Sorry to say: yes. So we can’t reproduce what’s going on.
You long for a but? OK. I have a but!
How to make (responder) policies log
Let’s have a look at a policy:
This is a Citrix NetScaler responder policy dropping requests originating from well known malicious IPs. (IP reputation is a platinum feature).
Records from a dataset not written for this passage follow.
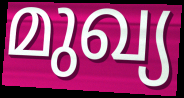
മുഖ്യ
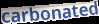
carbonated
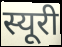
स्यूरी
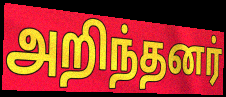
அறிந்தனர்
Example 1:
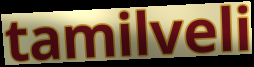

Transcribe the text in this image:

tamilveli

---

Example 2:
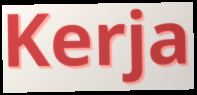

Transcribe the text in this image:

Kerja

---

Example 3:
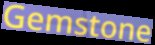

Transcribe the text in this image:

Gemstone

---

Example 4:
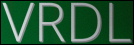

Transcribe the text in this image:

VRDL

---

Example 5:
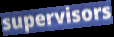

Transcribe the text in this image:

supervisors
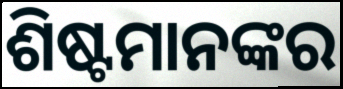
ଶିଷ୍ଟମାନଙ୍କର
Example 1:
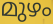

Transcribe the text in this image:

മുഴം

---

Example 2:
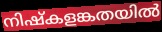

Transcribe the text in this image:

നിഷ്കളങ്കതയിൽ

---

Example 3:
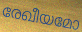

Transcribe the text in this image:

രേഖീയമോ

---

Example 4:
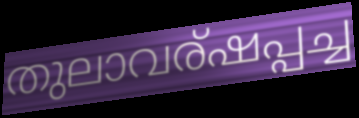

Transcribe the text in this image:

തുലാവര്ഷപ്പച്ച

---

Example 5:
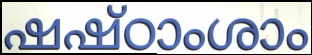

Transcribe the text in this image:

ഷഷ്ഠാംശാം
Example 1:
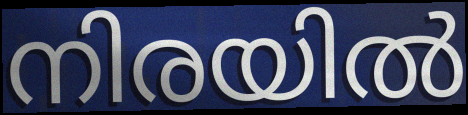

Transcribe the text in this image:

നിരയിൽ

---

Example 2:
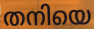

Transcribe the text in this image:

തനിയെ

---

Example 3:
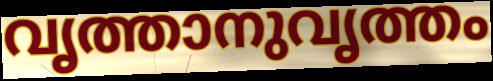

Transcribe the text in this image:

വൃത്താനുവൃത്തം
Let’s take a closer look: There is an action, very well known to all of us (drop in this case) and there are two more actions: a Log Action and an AppFow Action. The appflow action would send data about this request to an IPFIX (NetFlow) receiver of choice, let’s say, Splunk or Solarwinds, or Citrix tools like Insight Center or MAS. Could be a great idea, but I don’t go that way. Instead I wanted this logs to appear at /var/log/ns.log
So we click to the + near to Log Action.
Before doing so we need to enable logging of “user configurable Log messages” in our syslog definition. So go to System → Auditing and click “Change Auditing Syslog Settings”. Same has to be done with every external syslog server (System → Auditing → Syslog, click Servers)
We now ´may create our own log actions. I’ll create a sample log:
Mar 9 12:01:58 <local0.info> 172.31.1.31 03/09/2017:11:01:58 GMT ns01 0-PPE-0 : default RESPONDER Message 50652 0 : "A request for / from: 184.108.40.206 was dr opped by res_pol_drop_malicious"
So, my responder policy logs! You see, I included the URL requested and the IP address of the attacker. You may create a string of your choice, using any policy expression you like.
Log destination will be /var/log/ns.log (optional /var/newnslog/ns.log)
Where do I find these log actions? From command-line it’s
show audit messageaction. Creating my policy would be
add audit messageaction log_drop_malicious INFORMATIONAL "\"A request for\" + HTTP.REQ.URL.URL_RESERVED_CHRRS_SAFE + \" from\ " + CLIENT.IP.SRC + \" was dropped by res_pol_drop_malicious\""
In GUI I can find all these policies in System → Audit → Message Actions.
I hope you find this article is beneficial. Have fun!